Governo de Pernambuco realiza audiências públicas no Sertão e no Agreste sobre a duplicação da BR-232

Considerada a principal rota de integração entre capital e interior, a BR-232 terá como primeira etapa de obras o trecho de São Caetano até Arcoverde

Otávio Gaudêncio

por Otávio Gaudêncio

Publicado em 11/03/2026, às 07h06 - Atualizado às 08h16

Rodovia BR-232
Estado espera que licitação da primeira etapa do projeto seja lançada ainda neste semestre - Divulgação / CPRH

O Governo de Pernambuco realizou audiências públicas sobre o licenciamento da duplicação da BR-232, com apresentação de estudos ambientais que analisam possíveis impactos da obra para a região (EIA/RIMA).

Os encontros ocorreram em Arcoverde e Belo Jardim, conduzidos pela Agência Estadual de Meio Ambiente e pelo Departamento de Estradas de Rodagem de Pernambuco.

A primeira etapa prevê a duplicação e restauração do trecho entre São Caetano e Arcoverde, com cerca de 109 km e investimento estimado em R$ 250 milhões.

O projeto faz parte de um plano maior de requalificação de aproximadamente 265 km da rodovia até Serra Talhada.

A expectativa é que a licitação seja lançada ainda no primeiro semestre de 2026, com recursos do próprio Estado e articulação com o Departamento Nacional de Infraestrutura de Transportes.

O Governo de Pernambuco, por meio da Agência Estadual de Meio Ambiente (CPRH), realizou, na última terça-feira (10), duas audiências públicas referentes ao projeto de duplicação e restauração da BR-232, no trecho entre São Caetano e Arcoverde.  

As discussões trataram sobre o processo de licenciamento da intervenção e aconteceram nos municípios de Arcoverde, no Sertão, e Belo Jardim, no Agreste, sob a condução do órgão responsável pelas obras, o Departamento de Estradas de Rodagem (DER-PE)

Nos momentos, foram apresentados o Estudo de Impacto Ambiental (EIA) e o Relatório de Impacto Ambiental (RIMA). Os documentos detalham aspectos como impacto das intervenções, medidas de mitigação e medidas de compensação.

Em relação aos impactos ambientais, a CPRH já afirmou que adotará programas ambientais específicos, com o fim de reduzir os efeitos negativos para a população e para o meio ambiente

“O objetivo das audiências é apresentar o projeto à população e avançar na obtenção da licença ambiental necessária para o início das obras", disse a vice-governadora, Priscila Krause (PSD). 

Andamento do projeto

Esperada há mais de 20 anos pelos municípios da região, a restauração e duplicação da BR-232 prevê a requalificação de cerca de 265 km da rodovia, entre São Caetano e Serra Talhada. 
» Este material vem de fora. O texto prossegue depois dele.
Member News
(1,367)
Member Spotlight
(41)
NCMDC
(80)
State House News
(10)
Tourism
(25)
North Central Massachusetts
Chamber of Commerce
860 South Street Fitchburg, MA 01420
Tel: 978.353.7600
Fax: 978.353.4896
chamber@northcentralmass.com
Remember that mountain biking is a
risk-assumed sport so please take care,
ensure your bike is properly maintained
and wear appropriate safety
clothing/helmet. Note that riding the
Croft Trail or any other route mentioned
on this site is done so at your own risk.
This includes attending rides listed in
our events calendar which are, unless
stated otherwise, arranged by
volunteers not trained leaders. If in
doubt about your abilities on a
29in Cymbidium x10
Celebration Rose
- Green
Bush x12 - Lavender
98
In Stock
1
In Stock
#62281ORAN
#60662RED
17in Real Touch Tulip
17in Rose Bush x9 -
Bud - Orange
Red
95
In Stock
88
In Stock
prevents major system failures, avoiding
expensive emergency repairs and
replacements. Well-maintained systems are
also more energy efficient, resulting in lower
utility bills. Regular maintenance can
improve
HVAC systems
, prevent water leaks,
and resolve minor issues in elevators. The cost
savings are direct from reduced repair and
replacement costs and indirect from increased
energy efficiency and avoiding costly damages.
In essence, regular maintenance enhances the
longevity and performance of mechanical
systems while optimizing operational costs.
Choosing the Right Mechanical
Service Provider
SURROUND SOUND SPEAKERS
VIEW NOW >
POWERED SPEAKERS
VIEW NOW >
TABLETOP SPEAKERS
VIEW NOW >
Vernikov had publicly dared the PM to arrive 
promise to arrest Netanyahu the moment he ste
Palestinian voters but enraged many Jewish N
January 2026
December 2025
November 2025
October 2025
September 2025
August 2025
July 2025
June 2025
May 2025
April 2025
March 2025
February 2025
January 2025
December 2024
Porém, em primeiro momento, a prioridade da gestão estadual é a execução do trecho entre os municípios de São Caetano e Arcoverde, cujo investimento divulgado varia entre R$ 250 milhões e R$ 300 milhões. 

“Depois da duplicação até São Caetano, aquela região deu um salto econômico. Agora Arcoverde e o Sertão entram nesse novo momento de desenvolvimento, com mais mobilidade, mais investimentos e mais oportunidades", destacou o prefeito de Arcoverde, Zeca Cavalcanti (Podemos). 

A primeira etapa da obra contemplará 109 km de extensão, atingindo seis municípios (São Caetano, Tacaimbó, Belo Jardim, Sanharó, Pesqueira e Arcoverde), que juntos somam mais de 295 mil habitantes. 

De acordo com o Governo de Pernambuco, a expectativa é que o processo licitatório seja lançado ainda no primeiro semestre de 2026

Conforme nota do DER-PE, o projeto da primeira etapa está em fase de ajustes técnicos junto ao Departamento Nacional de Infraestrutura de Transportes (DNIT). Por isso, ainda não se tem uma estimativa precisa de investimento nas intervenções, porém, conforme informado pelo órgão, o valor deve estar entre R$ 210 milhões e R$ 230 milhões, com recursos do Estado. 

Segundo o DER-PE, o investimento das demais etapas está sendo negociado junto ao Governo Federal. 

"A BR-232 funciona como um eixo estruturador de integração entre o Agreste e o Sertão, impulsionando cadeias produtivas e facilitando o escoamento da produção. A duplicação da rodovia retoma um processo de desenvolvimento já experimentado em Pernambuco em períodos anteriores, quando investimentos públicos em infraestrutura viária e hídrica impulsionaram ciclos de crescimento econômico”, afirmou a vice-governadora.